Free expression advocates from around the world gathered in Washington, D.C., this week to celebrate the first-ever U.S.-hosted World Press Freedom Day. Freedom of information laws and open government issues play a central role in promoting a free press and democracy, and were an overarching theme in many of the conference’s sessions.
“There’s a huge open government movement right now in the journalism and technology side of things,” remarked Brant Houston, a long-time investigative journalist who teaches at the University of Illinois at Urbana-Champaign. The theme of this year’s three-day meeting was “21st Century Media: New Frontiers, New Barriers.” Sessions held at the Newseum and the National Press Club focused on the challenges and benefits of digital journalism, including social media.
In a panel discussion devoted to investigative journalism, journalist David Kaplan noted that the lack of access to public records remains a worldwide problem. Journalist Stefan Candea said despite having a freedom of information law in his native Romania, “there is a culture of non-transparency because of our communist past.”
The statistics on global press freedom standings are released annually by Freedom House, an organization that works to expand freedom around the world. The adoption of a new Freedom of Information Act in Liberia increased that country’s standing in the survey, but the law must be followed in order to truly contribute to a free press, Freedom House staff noted.

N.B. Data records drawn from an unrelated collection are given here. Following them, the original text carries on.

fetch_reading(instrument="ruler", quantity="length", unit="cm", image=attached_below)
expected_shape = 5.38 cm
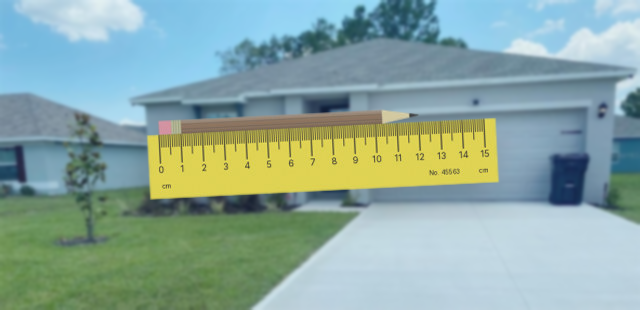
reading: 12 cm
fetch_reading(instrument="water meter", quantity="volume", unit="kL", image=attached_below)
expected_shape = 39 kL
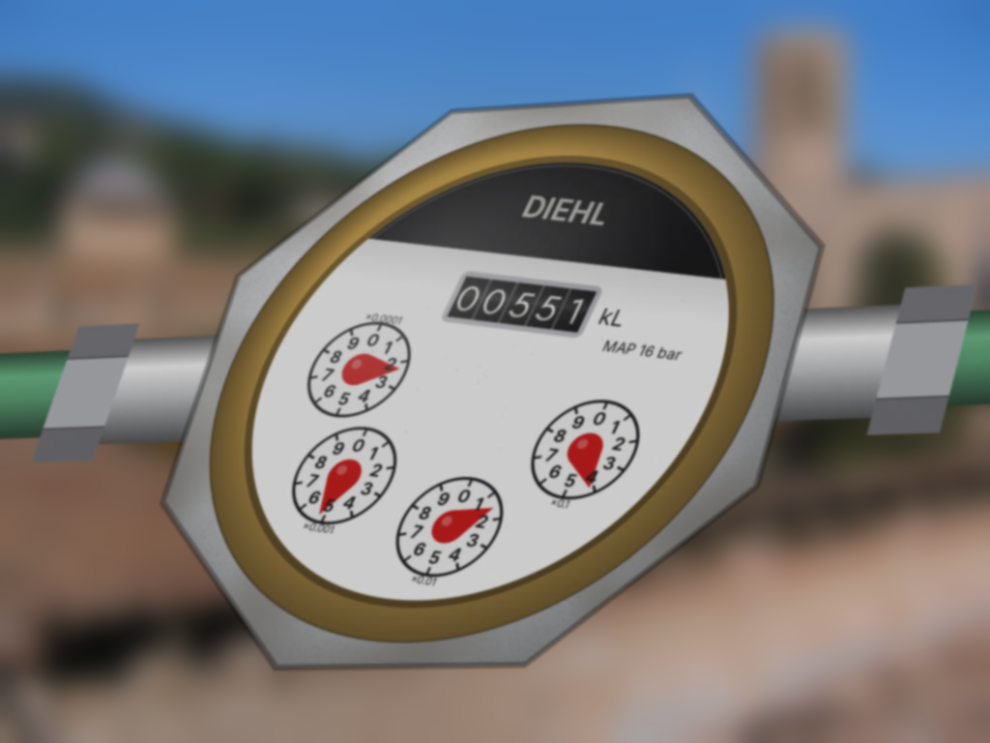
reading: 551.4152 kL
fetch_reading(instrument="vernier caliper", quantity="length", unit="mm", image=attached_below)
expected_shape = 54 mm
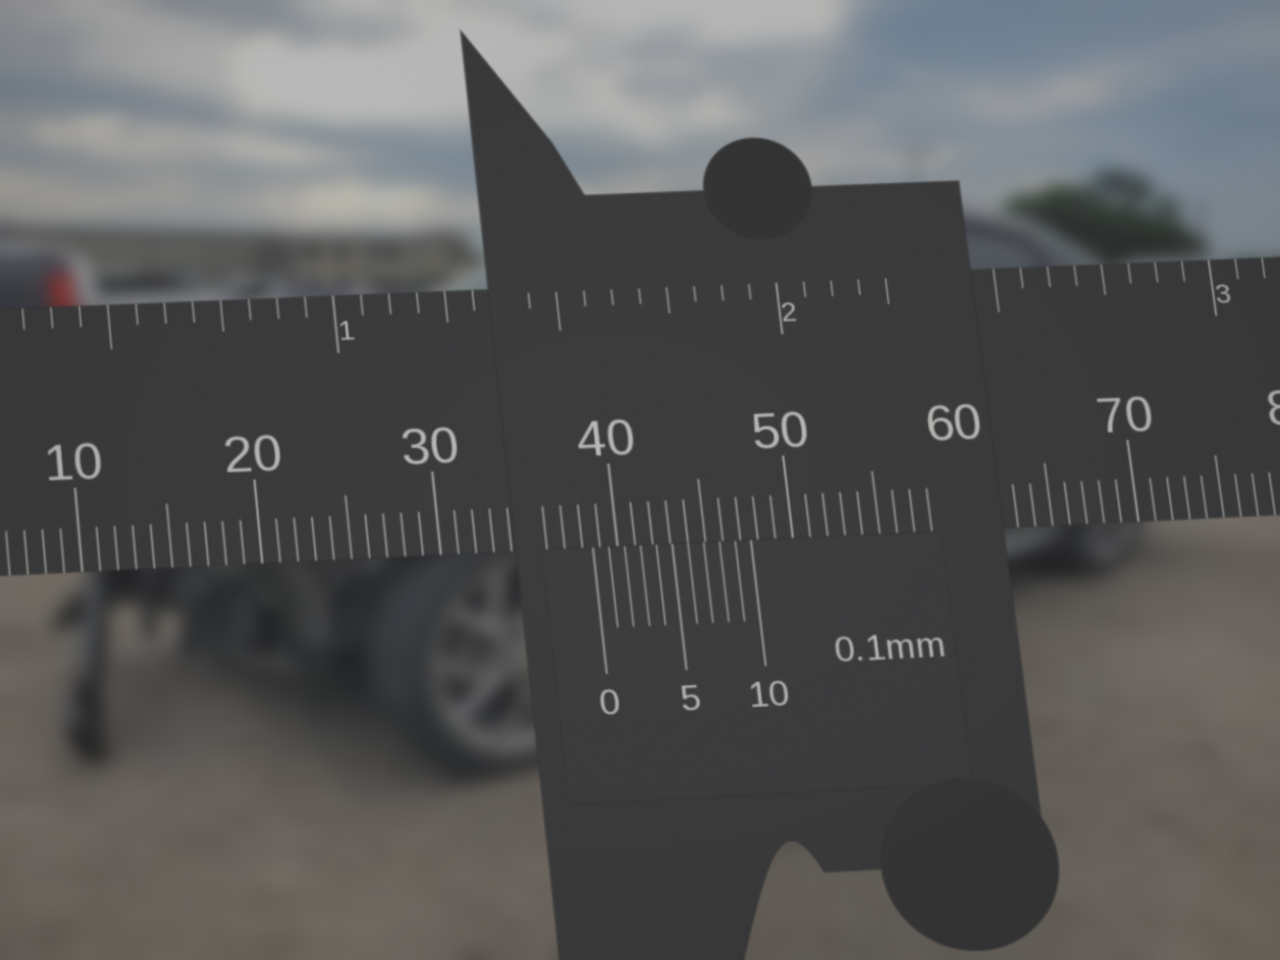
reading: 38.6 mm
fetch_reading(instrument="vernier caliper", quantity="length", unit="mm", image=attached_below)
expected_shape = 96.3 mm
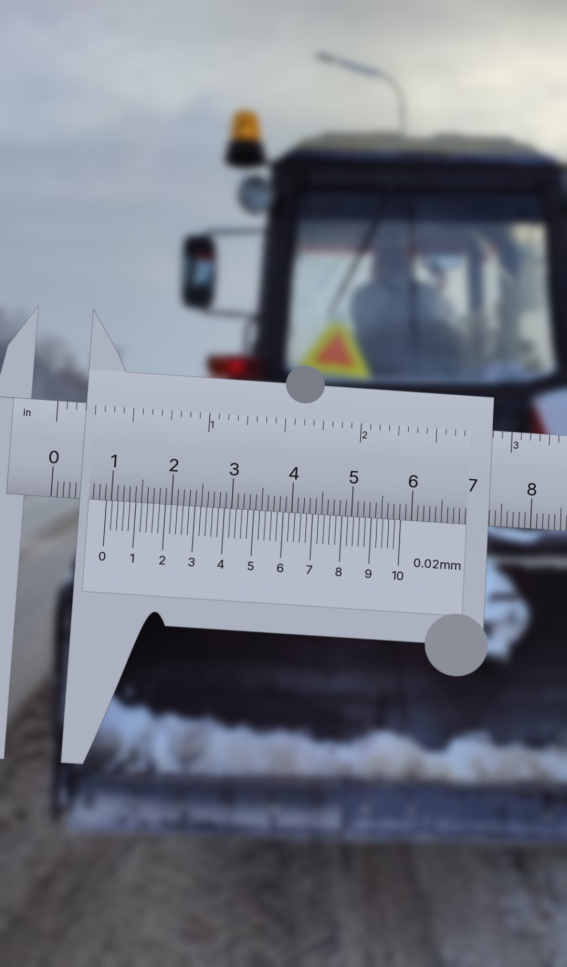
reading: 9.2 mm
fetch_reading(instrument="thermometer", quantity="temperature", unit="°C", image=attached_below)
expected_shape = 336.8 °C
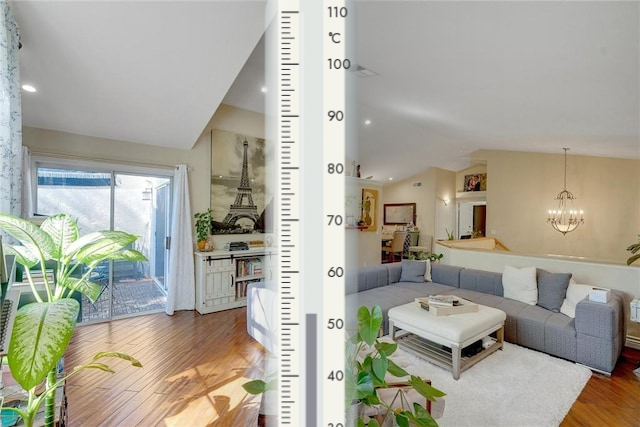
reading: 52 °C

The United Nations Educational, Scientific and Cultural Organization (UNESCO) marks World Press Freedom Day each year on May 3. Article 19 of the United Nations Declaration of Human Rights directly supports the freedom of expression and the right to receive and disseminate information.
The 2010 World Press Freedom Day was celebrated in Brisbane, Australia, where its participants adopted a declaration specifically promoting freedom of information and the right to know.